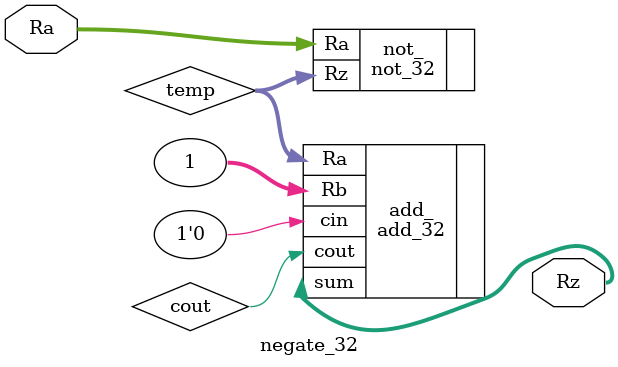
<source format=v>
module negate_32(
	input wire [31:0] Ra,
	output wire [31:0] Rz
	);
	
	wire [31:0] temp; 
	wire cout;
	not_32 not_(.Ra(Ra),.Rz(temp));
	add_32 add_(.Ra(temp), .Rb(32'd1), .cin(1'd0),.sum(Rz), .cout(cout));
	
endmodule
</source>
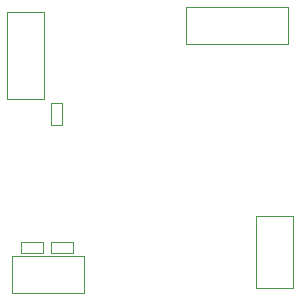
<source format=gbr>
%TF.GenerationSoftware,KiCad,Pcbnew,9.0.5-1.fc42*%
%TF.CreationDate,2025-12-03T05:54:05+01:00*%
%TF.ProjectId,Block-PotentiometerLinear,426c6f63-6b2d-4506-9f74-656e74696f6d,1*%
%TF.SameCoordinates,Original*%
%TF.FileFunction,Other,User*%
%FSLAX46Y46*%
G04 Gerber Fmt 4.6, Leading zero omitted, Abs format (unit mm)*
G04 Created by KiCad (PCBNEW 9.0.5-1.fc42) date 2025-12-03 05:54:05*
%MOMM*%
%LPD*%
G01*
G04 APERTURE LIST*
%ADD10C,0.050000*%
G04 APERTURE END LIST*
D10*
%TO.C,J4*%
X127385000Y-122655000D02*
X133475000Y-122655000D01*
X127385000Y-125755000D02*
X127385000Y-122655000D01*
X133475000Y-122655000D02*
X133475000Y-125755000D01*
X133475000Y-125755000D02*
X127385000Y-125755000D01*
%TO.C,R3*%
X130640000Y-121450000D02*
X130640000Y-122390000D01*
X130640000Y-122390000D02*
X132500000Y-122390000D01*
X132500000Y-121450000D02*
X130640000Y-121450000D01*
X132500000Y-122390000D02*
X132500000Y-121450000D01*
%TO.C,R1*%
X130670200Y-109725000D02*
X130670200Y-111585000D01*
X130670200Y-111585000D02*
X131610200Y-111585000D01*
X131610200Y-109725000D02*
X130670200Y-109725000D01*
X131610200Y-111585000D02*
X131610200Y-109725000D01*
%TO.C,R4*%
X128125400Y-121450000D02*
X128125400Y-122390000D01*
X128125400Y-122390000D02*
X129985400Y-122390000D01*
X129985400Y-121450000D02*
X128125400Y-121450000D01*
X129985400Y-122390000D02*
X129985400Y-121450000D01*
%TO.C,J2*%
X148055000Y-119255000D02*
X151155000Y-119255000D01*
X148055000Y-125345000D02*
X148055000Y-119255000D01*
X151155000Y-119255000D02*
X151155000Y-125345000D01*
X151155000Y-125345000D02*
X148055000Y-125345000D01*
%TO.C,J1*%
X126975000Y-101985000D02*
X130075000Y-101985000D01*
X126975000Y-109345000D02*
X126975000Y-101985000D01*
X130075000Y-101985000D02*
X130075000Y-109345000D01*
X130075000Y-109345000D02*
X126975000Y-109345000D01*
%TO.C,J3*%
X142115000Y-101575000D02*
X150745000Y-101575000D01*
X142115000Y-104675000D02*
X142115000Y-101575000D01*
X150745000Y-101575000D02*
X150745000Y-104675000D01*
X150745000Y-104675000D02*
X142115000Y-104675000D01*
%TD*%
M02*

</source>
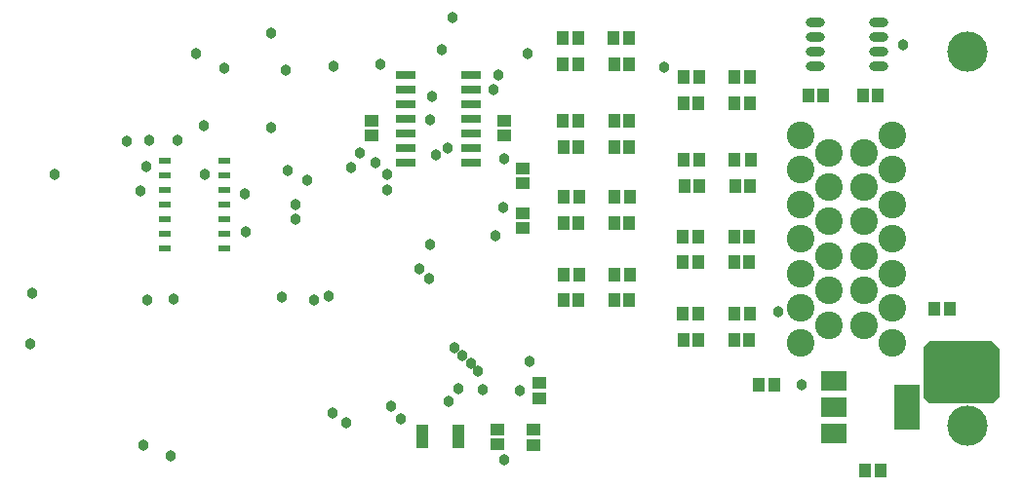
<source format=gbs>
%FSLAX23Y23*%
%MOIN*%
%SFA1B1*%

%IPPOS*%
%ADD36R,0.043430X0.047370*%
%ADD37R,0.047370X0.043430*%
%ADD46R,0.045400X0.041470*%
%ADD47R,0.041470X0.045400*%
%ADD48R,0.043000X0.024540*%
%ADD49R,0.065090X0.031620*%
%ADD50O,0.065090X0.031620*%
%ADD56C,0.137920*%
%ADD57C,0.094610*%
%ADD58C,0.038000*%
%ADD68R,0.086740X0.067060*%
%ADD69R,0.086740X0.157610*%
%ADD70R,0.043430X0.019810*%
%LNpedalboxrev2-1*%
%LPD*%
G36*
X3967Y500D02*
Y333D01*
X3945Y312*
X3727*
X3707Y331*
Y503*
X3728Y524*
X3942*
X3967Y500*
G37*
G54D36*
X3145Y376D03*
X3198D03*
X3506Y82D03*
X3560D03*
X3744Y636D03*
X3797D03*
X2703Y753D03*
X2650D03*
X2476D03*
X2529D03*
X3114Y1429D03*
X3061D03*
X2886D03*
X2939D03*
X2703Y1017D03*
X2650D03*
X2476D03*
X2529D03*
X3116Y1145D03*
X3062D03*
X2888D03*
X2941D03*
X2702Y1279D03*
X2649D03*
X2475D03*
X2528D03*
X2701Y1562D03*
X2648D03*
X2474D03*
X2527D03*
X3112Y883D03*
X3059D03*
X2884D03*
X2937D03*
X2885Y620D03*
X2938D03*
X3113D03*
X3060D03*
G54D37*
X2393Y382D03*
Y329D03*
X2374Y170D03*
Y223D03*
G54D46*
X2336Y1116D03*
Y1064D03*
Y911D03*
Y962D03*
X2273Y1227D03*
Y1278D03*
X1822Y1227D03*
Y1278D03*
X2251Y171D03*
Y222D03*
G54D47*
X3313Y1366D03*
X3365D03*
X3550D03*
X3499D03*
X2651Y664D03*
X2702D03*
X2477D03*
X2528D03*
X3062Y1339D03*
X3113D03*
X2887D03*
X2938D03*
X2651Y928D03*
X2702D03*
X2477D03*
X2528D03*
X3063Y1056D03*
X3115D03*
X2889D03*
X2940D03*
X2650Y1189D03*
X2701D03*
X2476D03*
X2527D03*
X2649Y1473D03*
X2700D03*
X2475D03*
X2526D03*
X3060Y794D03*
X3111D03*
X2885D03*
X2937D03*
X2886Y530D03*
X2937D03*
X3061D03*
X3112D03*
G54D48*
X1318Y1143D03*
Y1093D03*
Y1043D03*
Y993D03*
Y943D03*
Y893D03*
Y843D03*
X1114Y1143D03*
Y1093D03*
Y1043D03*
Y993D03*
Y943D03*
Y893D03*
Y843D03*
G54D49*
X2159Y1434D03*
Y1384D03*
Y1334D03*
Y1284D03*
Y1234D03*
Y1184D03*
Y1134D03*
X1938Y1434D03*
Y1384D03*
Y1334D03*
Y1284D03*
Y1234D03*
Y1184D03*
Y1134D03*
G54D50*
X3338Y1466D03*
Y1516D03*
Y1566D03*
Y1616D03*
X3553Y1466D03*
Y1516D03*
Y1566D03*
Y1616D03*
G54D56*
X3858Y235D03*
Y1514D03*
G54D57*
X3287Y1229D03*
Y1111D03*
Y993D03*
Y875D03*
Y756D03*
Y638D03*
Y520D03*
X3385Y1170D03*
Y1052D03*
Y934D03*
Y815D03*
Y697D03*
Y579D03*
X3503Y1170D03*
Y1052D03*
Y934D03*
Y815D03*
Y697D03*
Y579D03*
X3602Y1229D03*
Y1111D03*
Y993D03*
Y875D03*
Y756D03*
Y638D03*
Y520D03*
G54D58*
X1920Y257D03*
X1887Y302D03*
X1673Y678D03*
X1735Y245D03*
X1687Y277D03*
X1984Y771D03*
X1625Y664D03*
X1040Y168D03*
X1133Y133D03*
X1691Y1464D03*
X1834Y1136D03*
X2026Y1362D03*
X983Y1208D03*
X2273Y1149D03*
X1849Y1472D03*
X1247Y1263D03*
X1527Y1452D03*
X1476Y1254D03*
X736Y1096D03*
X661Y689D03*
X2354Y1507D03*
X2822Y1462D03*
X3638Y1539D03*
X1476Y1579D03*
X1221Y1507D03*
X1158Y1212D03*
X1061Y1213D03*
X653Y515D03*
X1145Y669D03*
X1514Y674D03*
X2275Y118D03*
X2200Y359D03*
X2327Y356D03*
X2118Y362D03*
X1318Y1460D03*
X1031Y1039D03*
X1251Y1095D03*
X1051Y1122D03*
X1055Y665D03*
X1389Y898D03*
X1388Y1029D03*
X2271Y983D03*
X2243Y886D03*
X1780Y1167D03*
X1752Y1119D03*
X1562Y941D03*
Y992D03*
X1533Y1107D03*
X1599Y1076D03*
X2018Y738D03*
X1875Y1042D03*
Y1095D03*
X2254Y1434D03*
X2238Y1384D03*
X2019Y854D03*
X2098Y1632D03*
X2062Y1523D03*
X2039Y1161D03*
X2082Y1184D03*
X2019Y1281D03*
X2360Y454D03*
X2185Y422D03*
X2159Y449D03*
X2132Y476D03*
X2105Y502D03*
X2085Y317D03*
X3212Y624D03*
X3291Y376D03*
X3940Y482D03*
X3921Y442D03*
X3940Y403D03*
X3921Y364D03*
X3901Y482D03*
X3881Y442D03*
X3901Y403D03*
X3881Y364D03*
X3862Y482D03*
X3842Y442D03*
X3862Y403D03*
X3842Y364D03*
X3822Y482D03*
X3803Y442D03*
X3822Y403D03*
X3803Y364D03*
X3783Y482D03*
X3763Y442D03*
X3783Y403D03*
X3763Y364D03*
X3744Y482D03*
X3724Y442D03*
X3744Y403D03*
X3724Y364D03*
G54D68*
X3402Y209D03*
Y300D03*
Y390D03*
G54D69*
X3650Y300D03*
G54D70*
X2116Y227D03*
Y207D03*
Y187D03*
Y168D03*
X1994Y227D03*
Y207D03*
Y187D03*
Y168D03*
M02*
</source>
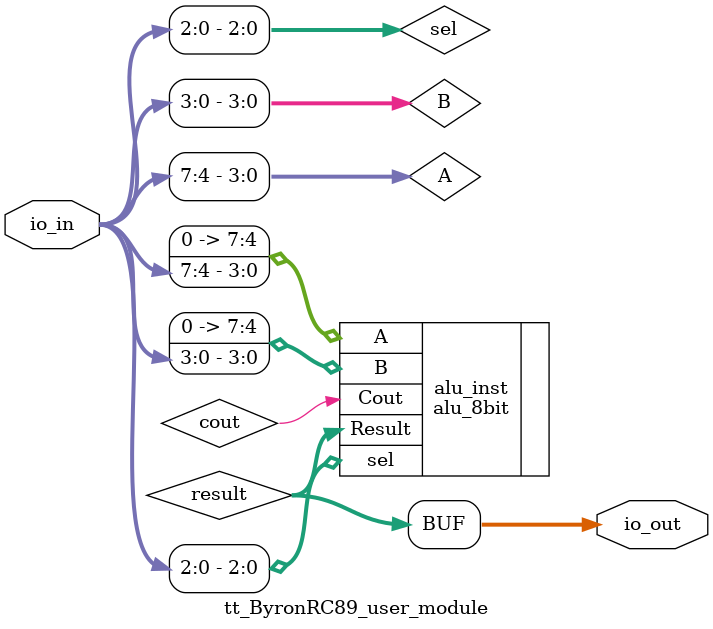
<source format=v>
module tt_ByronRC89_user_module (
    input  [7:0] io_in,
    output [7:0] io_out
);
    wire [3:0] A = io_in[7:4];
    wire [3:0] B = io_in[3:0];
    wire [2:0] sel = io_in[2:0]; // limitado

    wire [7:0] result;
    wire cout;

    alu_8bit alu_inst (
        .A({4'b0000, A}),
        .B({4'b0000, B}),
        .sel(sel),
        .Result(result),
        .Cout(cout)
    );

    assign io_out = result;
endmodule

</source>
····················
▶ [THE TASK]
With all pictures removed, reproduce the lines from the top of the entries above through the line containing "X130075000Y-101985000D01*", exactly as written.

▶ [ANSWER FOR THE TASK]
<source format=v>
module negate_32(
	input wire [31:0] Ra,
	output wire [31:0] Rz
	);
	
	wire [31:0] temp; 
	wire cout;
	not_32 not_(.Ra(Ra),.Rz(temp));
	add_32 add_(.Ra(temp), .Rb(32'd1), .cin(1'd0),.sum(Rz), .cout(cout));
	
endmodule
</source>
<source format=gbr>
%TF.GenerationSoftware,KiCad,Pcbnew,9.0.5-1.fc42*%
%TF.CreationDate,2025-12-03T05:54:05+01:00*%
%TF.ProjectId,Block-PotentiometerLinear,426c6f63-6b2d-4506-9f74-656e74696f6d,1*%
%TF.SameCoordinates,Original*%
%TF.FileFunction,Other,User*%
%FSLAX46Y46*%
G04 Gerber Fmt 4.6, Leading zero omitted, Abs format (unit mm)*
G04 Created by KiCad (PCBNEW 9.0.5-1.fc42) date 2025-12-03 05:54:05*
%MOMM*%
%LPD*%
G01*
G04 APERTURE LIST*
%ADD10C,0.050000*%
G04 APERTURE END LIST*
D10*
%TO.C,J4*%
X127385000Y-122655000D02*
X133475000Y-122655000D01*
X127385000Y-125755000D02*
X127385000Y-122655000D01*
X133475000Y-122655000D02*
X133475000Y-125755000D01*
X133475000Y-125755000D02*
X127385000Y-125755000D01*
%TO.C,R3*%
X130640000Y-121450000D02*
X130640000Y-122390000D01*
X130640000Y-122390000D02*
X132500000Y-122390000D01*
X132500000Y-121450000D02*
X130640000Y-121450000D01*
X132500000Y-122390000D02*
X132500000Y-121450000D01*
%TO.C,R1*%
X130670200Y-109725000D02*
X130670200Y-111585000D01*
X130670200Y-111585000D02*
X131610200Y-111585000D01*
X131610200Y-109725000D02*
X130670200Y-109725000D01*
X131610200Y-111585000D02*
X131610200Y-109725000D01*
%TO.C,R4*%
X128125400Y-121450000D02*
X128125400Y-122390000D01*
X128125400Y-122390000D02*
X129985400Y-122390000D01*
X129985400Y-121450000D02*
X128125400Y-121450000D01*
X129985400Y-122390000D02*
X129985400Y-121450000D01*
%TO.C,J2*%
X148055000Y-119255000D02*
X151155000Y-119255000D01*
X148055000Y-125345000D02*
X148055000Y-119255000D01*
X151155000Y-119255000D02*
X151155000Y-125345000D01*
X151155000Y-125345000D02*
X148055000Y-125345000D01*
%TO.C,J1*%
X126975000Y-101985000D02*
X130075000Y-101985000D01*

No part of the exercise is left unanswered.